_Data entries_

++++++++++++++++++++

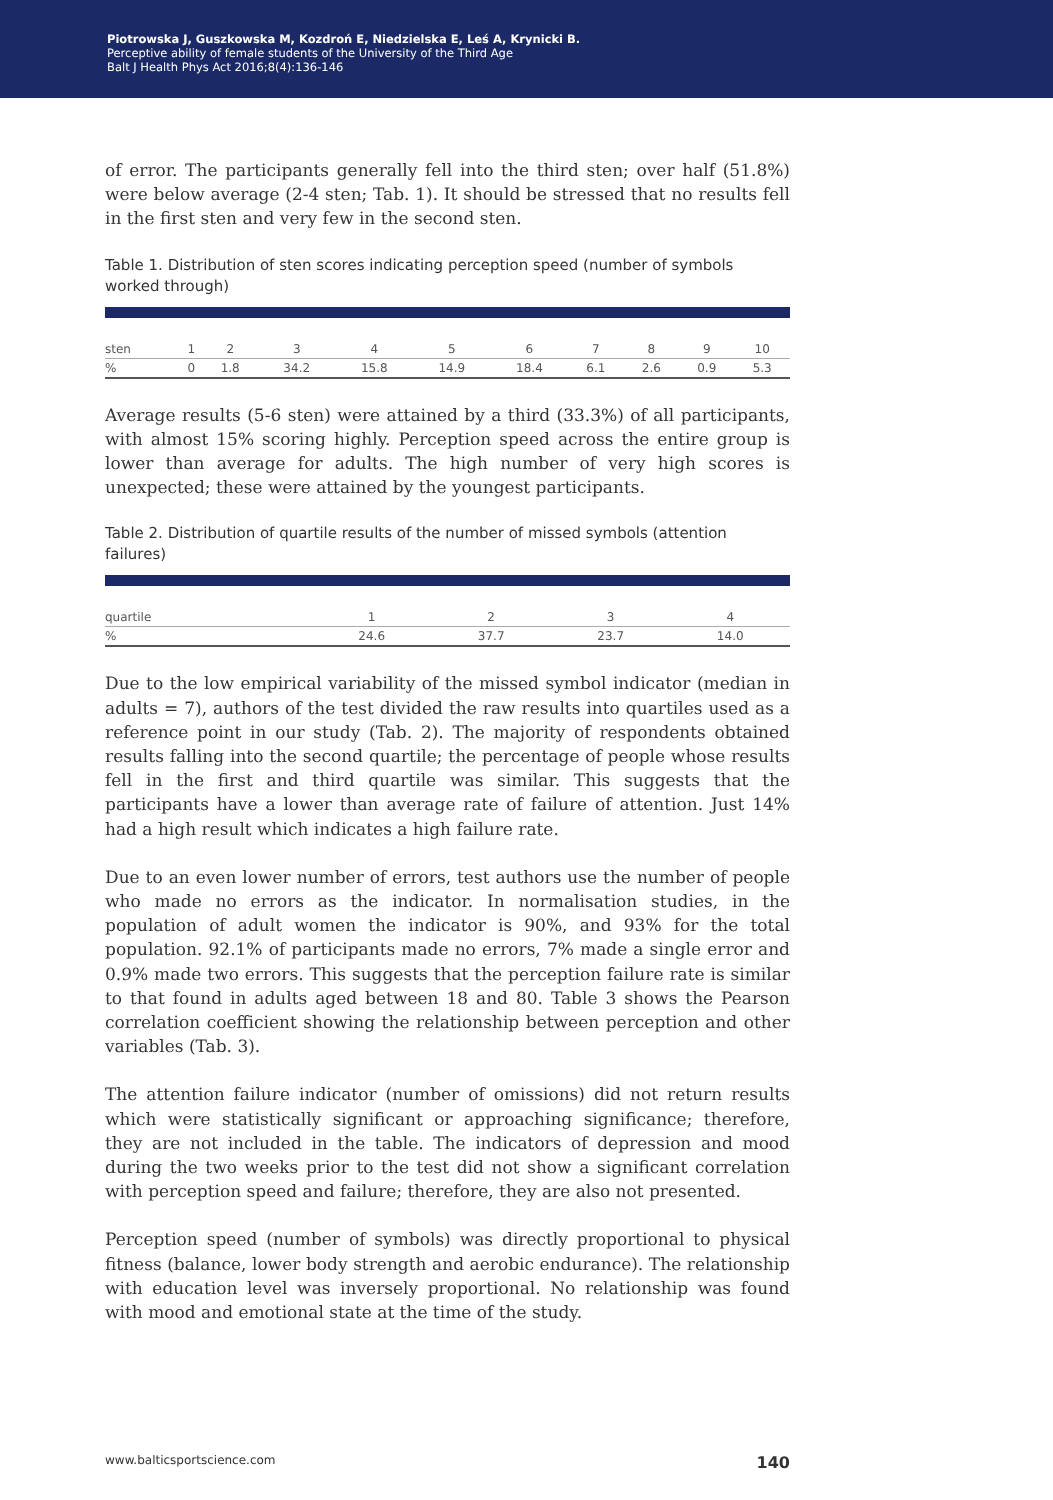Piotrowska J, Guszkowska M, Kozdroń E, Niedzielska E, Leś A, Krynicki B.
Perceptive ability of female students of the University of the Third Age
Balt J Health Phys Act 2016;8(4):136-146
of error. The participants generally fell into the third sten; over half (51.8%) were below average (2-4 sten; Tab. 1). It should be stressed that no results fell in the first sten and very few in the second sten.
Table 1. Distribution of sten scores indicating perception speed (number of symbols worked through)
| sten | 1 | 2 | 3 | 4 | 5 | 6 | 7 | 8 | 9 | 10 |
| % | 0 | 1.8 | 34.2 | 15.8 | 14.9 | 18.4 | 6.1 | 2.6 | 0.9 | 5.3 |
Average results (5-6 sten) were attained by a third (33.3%) of all participants, with almost 15% scoring highly. Perception speed across the entire group is lower than average for adults. The high number of very high scores is unexpected; these were attained by the youngest participants.
Table 2. Distribution of quartile results of the number of missed symbols (attention failures)
| quartile | 1 | 2 | 3 | 4 |
| % | 24.6 | 37.7 | 23.7 | 14.0 |
Due to the low empirical variability of the missed symbol indicator (median in adults = 7), authors of the test divided the raw results into quartiles used as a reference point in our study (Tab. 2). The majority of respondents obtained results falling into the second quartile; the percentage of people whose results fell in the first and third quartile was similar. This suggests that the participants have a lower than average rate of failure of attention. Just 14% had a high result which indicates a high failure rate.
Due to an even lower number of errors, test authors use the number of people who made no errors as the indicator. In normalisation studies, in the population of adult women the indicator is 90%, and 93% for the total population. 92.1% of participants made no errors, 7% made a single error and 0.9% made two errors. This suggests that the perception failure rate is similar to that found in adults aged between 18 and 80. Table 3 shows the Pearson correlation coefficient showing the relationship between perception and other variables (Tab. 3).
The attention failure indicator (number of omissions) did not return results which were statistically significant or approaching significance; therefore, they are not included in the table. The indicators of depression and mood during the two weeks prior to the test did not show a significant correlation with perception speed and failure; therefore, they are also not presented.
Perception speed (number of symbols) was directly proportional to physical fitness (balance, lower body strength and aerobic endurance). The relationship with education level was inversely proportional. No relationship was found with mood and emotional state at the time of the study.
www.balticsportscience.com 140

++++++++++++++++++++

_WHAT THE TASK REQUIRES_
Could you copy exactly the lines from the one containing "The attention failure" through the end of the records above, and nothing more?

_WRITTEN RESPONSE_
The attention failure indicator (number of omissions) did not return results which were statistically significant or approaching significance; therefore, they are not included in the table. The indicators of depression and mood during the two weeks prior to the test did not show a significant correlation with perception speed and failure; therefore, they are also not presented.
Perception speed (number of symbols) was directly proportional to physical fitness (balance, lower body strength and aerobic endurance). The relationship with education level was inversely proportional. No relationship was found with mood and emotional state at the time of the study.
www.balticsportscience.com 140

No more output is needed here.